Sunday 14 November 2010

A comeback for the student radicals

It must seem like pretty small beer in a week when Aung San Suu Kyi finally walked free after twenty years under house arrest, but the opposition to higher tuition fees is showing signs of turning into the sort of student movement not seen in Britain since the sixties. Some people, buoyed up perhaps by utopian memories of the ‘summer of love’ see this as something to be welcomed, I’m not so sure.

One Wednesday the number of people who took to the streets of London to march in protest against the cuts took both the police and the National Union of Students (NUS) by surprise, the prediction was for 5000, on the day 50,000 turned up armed with placards. That might have been good news for the NUS had a small minority not grabbed the headlines by invading the headquarters of the Conservative Party located in Milbank Tower.

The ‘radicals’ behind this then gave their more reasonable fellow campaigners a further headache by attacking any criticism of the incident as ‘unrepresentative’ of their movement. They went on to say, in a statement given to the press and not endorsed by the NUS that they were willing to ‘fight to win’ and if that meant more broken windows and scuffles with the police so be it.

During the week students at Manchester University occupied a building on campus in protest at rising tuition fees and cuts to higher education funding and the science and technology fair at Cambridge was interrupted by angry protestors.

The official NUS position was to say that the rioting outside Milbank Tower was ‘shameful, disgraceful and counter productive’ and in doing so they were quite correct and almost certain to be ignored. A media keen to make its audience’s flesh crawl concentrated instead on the, again unofficial, statement made by lecturers at Goldsmith’s College praising the ‘magnificent anti-cuts demo’ and saying that the real violence being done was the ‘destructive impact of the cuts and privatization that will follow if tuition fees are increased.’

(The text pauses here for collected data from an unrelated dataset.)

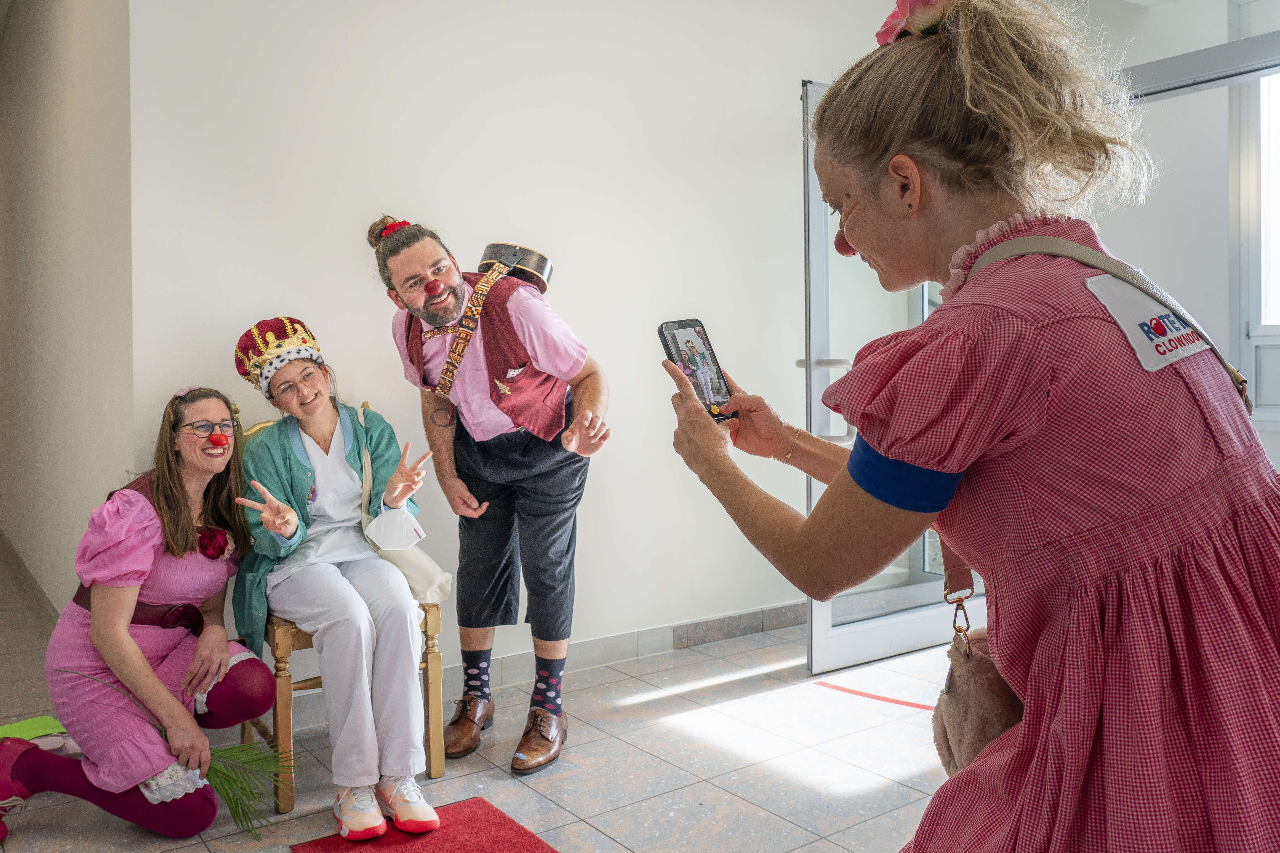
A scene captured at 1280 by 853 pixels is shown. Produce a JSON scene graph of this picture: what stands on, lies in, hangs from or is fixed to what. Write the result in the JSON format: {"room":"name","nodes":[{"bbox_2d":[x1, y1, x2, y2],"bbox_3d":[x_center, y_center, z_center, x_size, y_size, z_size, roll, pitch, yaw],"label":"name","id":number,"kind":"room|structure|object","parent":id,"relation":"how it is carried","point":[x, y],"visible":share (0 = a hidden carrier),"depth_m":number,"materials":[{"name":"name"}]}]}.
{"room":"hallway","nodes":[
{"label":"hallway","id":0,"kind":"room"},
{"bbox_2d":[0,0,132,616],"bbox_3d":[-3.362,-0.755,5.428,0.190,3.356,6.031,-2,2,-36],"label":"side wall","id":1,"kind":"structure","parent":0,"point":[63,45],"depth_m":4.03,"materials":[{"name":"white paint"}]},
{"bbox_2d":[0,528,58,624],"bbox_3d":[-3.425,0.821,5.410,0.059,0.115,4.518,-2,2,-36],"label":"baseboard","id":2,"kind":"structure","parent":1,"relation":"attached to","point":[11,551],"depth_m":5.18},
{"bbox_2d":[0,552,970,852],"bbox_3d":[-0.415,0.973,3.280,5.946,0.105,8.326,-2,2,-36],"label":"floor","id":3,"kind":"structure","parent":0,"point":[872,797],"depth_m":2.75,"materials":[{"name":"grey tile"}]},
{"bbox_2d":[0,715,73,749],"bbox_3d":[-1.782,0.911,2.857,0.293,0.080,0.255,-2,2,-36],"label":"green mat","id":4,"kind":"object","parent":3,"relation":"on","point":[46,720],"visible":0.64,"depth_m":2.85,"materials":[{"name":"green"}]},
{"bbox_2d":[0,383,278,844],"bbox_3d":[-1.285,0.456,2.490,0.650,1.040,0.683,-2,2,-36],"label":"woman","id":5,"kind":"object","parent":3,"relation":"on","point":[179,536],"visible":0.98,"depth_m":2.38},
{"bbox_2d":[56,671,297,833],"bbox_3d":[-1.123,0.775,2.411,0.685,0.345,0.280,0,2,5],"label":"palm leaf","id":6,"kind":"object","parent":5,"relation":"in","point":[229,777],"visible":0.74,"depth_m":2.41,"materials":[{"name":"green plant"}]},
{"bbox_2d":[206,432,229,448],"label":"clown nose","id":7,"kind":"object","parent":5,"relation":"attached to","point":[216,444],"visible":0.96,"depth_m":2.82,"materials":[{"name":"red"}]},
{"bbox_2d":[234,407,445,815],"bbox_3d":[-0.869,0.463,2.776,0.469,0.989,0.591,-2,2,-36],"label":"chair","id":8,"kind":"object","parent":3,"relation":"on","point":[289,735],"visible":0.3,"depth_m":2.58,"materials":[{"name":"brown wood"}]},
{"bbox_2d":[229,316,445,840],"bbox_3d":[-0.834,0.331,2.649,0.556,1.207,0.921,-2,2,-36],"label":"woman","id":9,"kind":"object","parent":8,"relation":"on","point":[319,501],"visible":0.94,"depth_m":2.51},
{"bbox_2d":[358,412,453,610],"bbox_3d":[-0.683,0.240,2.807,0.165,0.492,0.384,-2,2,-36],"label":"tote bag","id":10,"kind":"object","parent":9,"relation":"hanging from","point":[444,593],"visible":0.52,"depth_m":2.73,"materials":[{"name":"white fabric"}]},
{"bbox_2d":[291,796,559,852],"bbox_3d":[-0.374,0.963,2.003,0.548,0.008,0.926,-2,2,-36],"label":"red rug","id":11,"kind":"object","parent":3,"relation":"on","point":[522,839],"visible":0.97,"depth_m":2.28,"materials":[{"name":"red carpet"}]},
{"bbox_2d":[370,211,611,780],"bbox_3d":[-0.407,0.157,2.960,0.570,1.557,0.755,-2,2,-36],"label":"man","id":12,"kind":"object","parent":3,"relation":"on","point":[424,257],"visible":0.99,"depth_m":2.83},
{"bbox_2d":[378,218,410,241],"bbox_3d":[-0.739,-0.596,2.963,0.106,0.063,0.106,-2,2,-36],"label":"red flower","id":13,"kind":"object","parent":12,"relation":"on","point":[389,227],"visible":0.32,"depth_m":2.93,"materials":[{"name":"red fabric"}]},
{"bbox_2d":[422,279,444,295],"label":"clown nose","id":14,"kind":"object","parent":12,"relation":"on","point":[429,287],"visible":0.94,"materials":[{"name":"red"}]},
{"bbox_2d":[477,242,552,292],"bbox_3d":[-0.405,-0.520,3.207,0.236,0.165,0.238,-2,2,-36],"label":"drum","id":15,"kind":"object","parent":12,"relation":"in","point":[539,272],"visible":0.81,"depth_m":3.13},
{"bbox_2d":[811,680,936,711],"bbox_3d":[0.888,0.903,3.220,0.208,0.007,0.755,-2,2,-36],"label":"floor tape","id":16,"kind":"object","parent":3,"relation":"on","point":[867,695],"visible":0.73,"depth_m":3.30,"materials":[{"name":"red"}]},
{"bbox_2d":[666,0,1279,852],"bbox_3d":[0.495,0.207,1.312,0.738,1.473,0.865,-2,2,-36],"label":"woman","id":17,"kind":"object","parent":3,"relation":"on","point":[897,456],"visible":0.97,"depth_m":1.05},
{"bbox_2d":[658,317,736,422],"bbox_3d":[0.097,-0.088,1.459,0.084,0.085,0.151,-2,2,-36],"label":"smartphone","id":18,"kind":"object","parent":17,"relation":"in","point":[682,362],"visible":0.8,"depth_m":1.46,"materials":[{"name":"black"}]},
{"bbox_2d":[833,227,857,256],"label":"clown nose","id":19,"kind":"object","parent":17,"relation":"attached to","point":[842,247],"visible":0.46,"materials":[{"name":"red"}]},
{"bbox_2d":[874,0,951,45],"bbox_3d":[0.379,-0.544,1.296,0.110,0.100,0.117,-2,2,-36],"label":"hair flower","id":20,"kind":"object","parent":17,"relation":"on","point":[903,3],"visible":0.49,"depth_m":1.27,"materials":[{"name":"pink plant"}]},
{"bbox_2d":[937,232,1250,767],"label":"handbag","id":21,"kind":"object","parent":17,"relation":"hanging from","point":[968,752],"visible":0.28,"depth_m":1.15,"materials":[{"name":"leather"}]},
{"bbox_2d":[1082,271,1208,371],"bbox_3d":[0.570,-0.119,1.070,0.235,0.086,0.034,-2,2,-36],"label":"patch","id":22,"kind":"object","parent":17,"relation":"attached to","point":[1136,337],"visible":0.64,"depth_m":1.05,"materials":[{"name":"white fabric"}]},
{"bbox_2d":[128,0,970,677],"bbox_3d":[0.059,-0.666,3.942,3.813,3.140,0.178,-2,2,-36],"label":"wall","id":23,"kind":"structure","parent":0,"point":[660,382],"depth_m":3.55,"materials":[{"name":"white paint"}]},
{"bbox_2d":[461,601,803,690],"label":"baseboard","id":24,"kind":"structure","parent":23,"relation":"attached to","point":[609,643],"depth_m":3.88,"materials":[{"name":"grey tile"}]},
{"bbox_2d":[799,82,984,674],"bbox_3d":[1.075,-0.175,3.855,1.202,2.119,0.164,-2,2,-36],"label":"glass door","id":25,"kind":"structure","parent":23,"relation":"in","point":[827,635],"depth_m":3.60,"materials":[{"name":"clear glass"}]},
{"bbox_2d":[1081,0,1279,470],"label":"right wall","id":26,"kind":"structure","parent":0,"point":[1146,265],"depth_m":4.56,"materials":[{"name":"white paint"}]},
{"bbox_2d":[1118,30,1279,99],"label":"door rail","id":27,"kind":"object","parent":26,"relation":"attached to","point":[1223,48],"visible":0.86,"depth_m":4.01,"materials":[{"name":"grey metal"}]},
{"bbox_2d":[1234,68,1279,424],"bbox_3d":[3.195,-0.861,4.098,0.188,1.814,1.327,-2,2,-36],"label":"window","id":28,"kind":"structure","parent":26,"relation":"in","point":[1278,332],"depth_m":4.52,"materials":[{"name":"white"}]}
]}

The authorities at Goldsmith’s distanced themselves from the comments saying they ‘in no way reflected’ the official view taken by the college. It was though too little said way too late, the media machine has started to spin and will only end its cycle when the overreaction is complete.

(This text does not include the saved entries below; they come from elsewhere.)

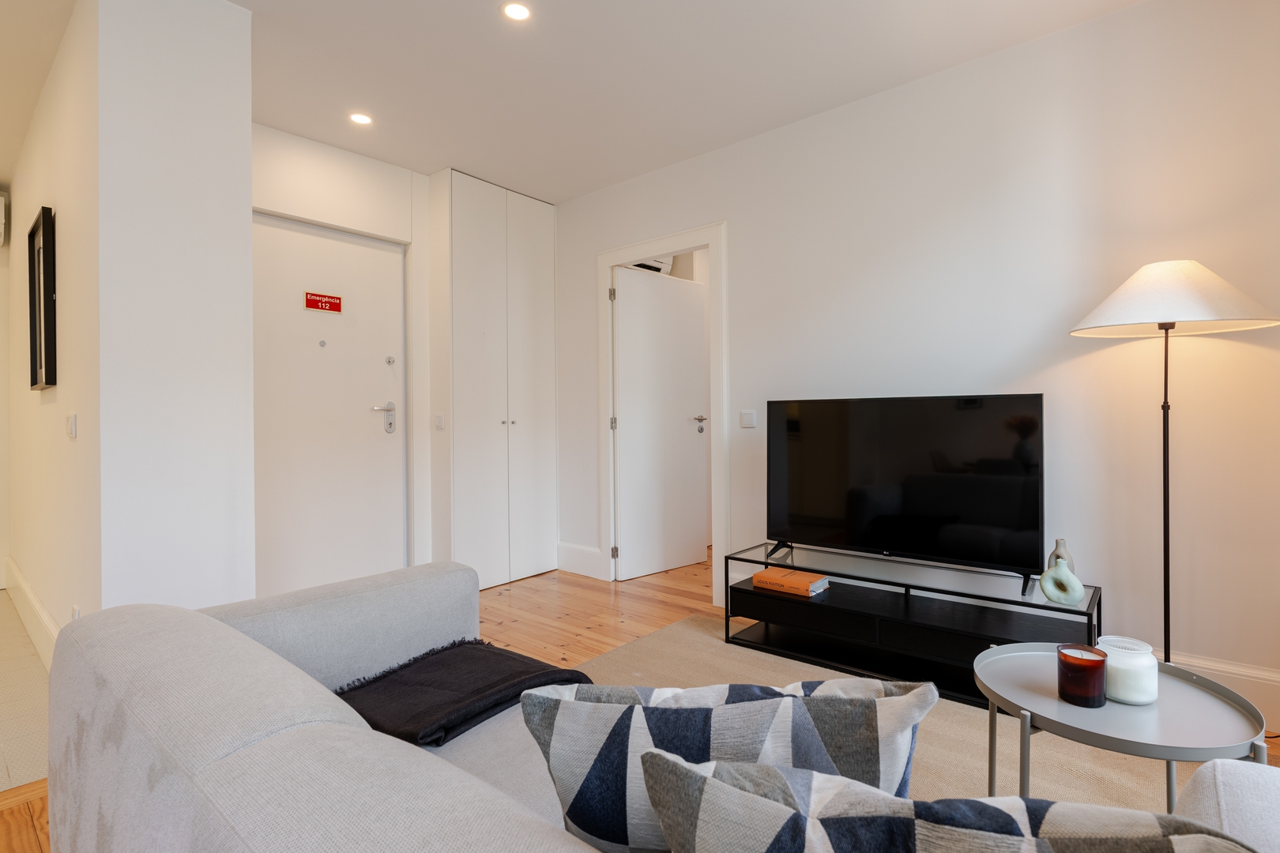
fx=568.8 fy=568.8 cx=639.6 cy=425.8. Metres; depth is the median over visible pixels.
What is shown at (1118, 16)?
right wall
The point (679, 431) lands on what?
interior door
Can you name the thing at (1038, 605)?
tv stand
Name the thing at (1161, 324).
floor lamp
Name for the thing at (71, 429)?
light switch
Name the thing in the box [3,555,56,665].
baseboard
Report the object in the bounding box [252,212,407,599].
entrance door
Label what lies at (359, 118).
ceiling light
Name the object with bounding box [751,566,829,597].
book
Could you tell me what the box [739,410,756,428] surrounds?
light switch
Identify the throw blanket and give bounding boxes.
[327,639,595,746]
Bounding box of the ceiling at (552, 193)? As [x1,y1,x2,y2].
[1,0,1151,201]
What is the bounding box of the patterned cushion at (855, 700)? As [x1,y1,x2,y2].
[516,678,937,852]
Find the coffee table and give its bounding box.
[974,642,1274,807]
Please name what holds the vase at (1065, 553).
on the tv stand
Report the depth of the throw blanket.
1.30 m
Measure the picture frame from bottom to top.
0.783 m
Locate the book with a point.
(767, 573)
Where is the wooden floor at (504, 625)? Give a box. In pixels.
[0,549,1279,852]
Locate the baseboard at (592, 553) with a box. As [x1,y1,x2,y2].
[556,541,605,579]
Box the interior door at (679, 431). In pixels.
[611,264,707,581]
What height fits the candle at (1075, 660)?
0.099 m
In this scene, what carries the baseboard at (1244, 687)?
attached to the right wall at (1118, 16)
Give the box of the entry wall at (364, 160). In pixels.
[250,121,439,593]
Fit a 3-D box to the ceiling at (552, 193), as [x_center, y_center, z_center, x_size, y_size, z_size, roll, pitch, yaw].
[-0.834,-1.650,1.760,6.635,0.110,5.838,0,1,40]
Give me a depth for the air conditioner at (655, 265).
4.49 m
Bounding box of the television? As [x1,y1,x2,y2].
[766,394,1047,588]
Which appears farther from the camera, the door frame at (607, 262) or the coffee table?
the door frame at (607, 262)
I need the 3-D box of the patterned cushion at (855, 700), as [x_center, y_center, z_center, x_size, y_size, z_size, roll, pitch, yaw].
[0.107,0.482,0.726,0.495,0.368,0.204,0,0,4]
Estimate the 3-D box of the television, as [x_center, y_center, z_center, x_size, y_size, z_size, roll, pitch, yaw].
[1.104,0.260,2.548,1.148,0.736,0.248,0,1,40]
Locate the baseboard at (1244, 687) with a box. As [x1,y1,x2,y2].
[1152,647,1279,727]
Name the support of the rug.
on the wooden floor at (504, 625)
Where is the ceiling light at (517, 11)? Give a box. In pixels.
[500,0,531,21]
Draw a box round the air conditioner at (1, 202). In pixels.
[0,194,6,246]
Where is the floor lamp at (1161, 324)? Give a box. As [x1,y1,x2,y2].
[1069,259,1279,661]
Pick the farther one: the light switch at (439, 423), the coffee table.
the light switch at (439, 423)
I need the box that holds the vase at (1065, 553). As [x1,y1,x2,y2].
[1046,538,1075,574]
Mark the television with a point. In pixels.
(925, 501)
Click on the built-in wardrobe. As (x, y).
(469, 239)
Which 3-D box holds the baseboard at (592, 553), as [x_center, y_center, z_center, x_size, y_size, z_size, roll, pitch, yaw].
[-0.440,0.950,4.056,0.457,0.199,0.020,0,1,40]
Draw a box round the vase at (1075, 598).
[1039,557,1084,606]
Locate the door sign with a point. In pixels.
(321, 304)
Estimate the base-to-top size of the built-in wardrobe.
2.665 m
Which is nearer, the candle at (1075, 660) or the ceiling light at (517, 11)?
the candle at (1075, 660)
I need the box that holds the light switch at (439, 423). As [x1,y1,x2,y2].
[434,413,445,428]
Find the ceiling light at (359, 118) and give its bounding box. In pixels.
[348,111,372,125]
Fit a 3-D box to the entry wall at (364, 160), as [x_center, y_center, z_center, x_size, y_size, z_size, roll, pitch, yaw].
[-1.559,-0.284,3.622,0.193,2.685,2.345,0,1,40]
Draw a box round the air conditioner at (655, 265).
[628,254,672,273]
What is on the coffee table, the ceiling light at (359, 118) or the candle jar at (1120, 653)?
the candle jar at (1120, 653)
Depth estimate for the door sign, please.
3.27 m
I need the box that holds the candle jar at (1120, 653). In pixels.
[1095,636,1156,705]
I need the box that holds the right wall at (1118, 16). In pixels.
[550,0,1279,712]
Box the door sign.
[304,290,342,312]
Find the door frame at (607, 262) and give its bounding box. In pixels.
[595,224,726,604]
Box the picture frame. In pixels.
[27,207,55,391]
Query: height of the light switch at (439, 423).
0.094 m
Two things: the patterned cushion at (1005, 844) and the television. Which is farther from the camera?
the television
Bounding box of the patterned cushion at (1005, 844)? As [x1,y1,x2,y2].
[636,749,1260,852]
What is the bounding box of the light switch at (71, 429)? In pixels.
[65,413,77,438]
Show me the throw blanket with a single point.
(499, 655)
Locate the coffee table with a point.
(1053, 702)
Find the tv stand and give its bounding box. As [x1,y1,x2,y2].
[722,539,1103,707]
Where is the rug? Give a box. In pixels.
[562,610,1246,815]
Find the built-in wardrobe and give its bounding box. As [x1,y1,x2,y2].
[427,169,559,589]
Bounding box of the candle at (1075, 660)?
[1056,643,1107,707]
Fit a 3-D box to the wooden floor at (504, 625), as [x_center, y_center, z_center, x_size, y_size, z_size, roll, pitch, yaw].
[0.030,1.107,1.953,5.270,0.103,5.479,0,1,40]
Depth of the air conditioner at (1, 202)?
3.64 m
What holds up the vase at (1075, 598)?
on the tv stand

There is no question that if tuition fees rise in line with government’s plans the thought of being in debt for decades will put many people from less affluent backgrounds from going to university, in the process depriving our country of much needed engineers, doctors and other professionals. In a world where the balance of economic and political power is shifting eastwards turning the university system into a playground for Sebastian Flyte and his chums is the last thing we need to do.

The thing is though direct action of the sort that took place on Wednesday only makes that outcome all the more likely. Protest has its place in a democracy, but it has to be peaceful and backed by a set of coherent alternative policies.

That, alas, is something the campaign against higher tuition fees conspicuously lacks. They’re long on outrage, as is the Labour Party which, in the shape of Harriet Harman standing in for Ed Milliband at PMQ’s this week, sought to pin Nick Clegg to the wall over his pre election opposition to putting fees up; but they constantly duck the difficult questions.

If raising tuition fees is wrong should taxes be put up instead? It’s a legitimate position, to invest in tomorrow you have to go without today, but a tough one to sell to the public. Maybe tuition fees are the lesser evil and more should be done to encourage companies and wealthy individuals to set up bursaries to help the less fortunate pay for their education?

I don’t have the answer to the questions asked above, but I do know how we might go about finding it and its got nothing to do with throwing rocks at police officers. It involves reasoned argument and a willingness to make compromises for the greater good; the nuts and bolts of effective democracy.

That will, undoubtedly, seem rather timid to the student radicals high on adrenaline and self righteousness, but without policies tested by reason the student movement, if that is what we saw born on Wednesday, will grind to a halt.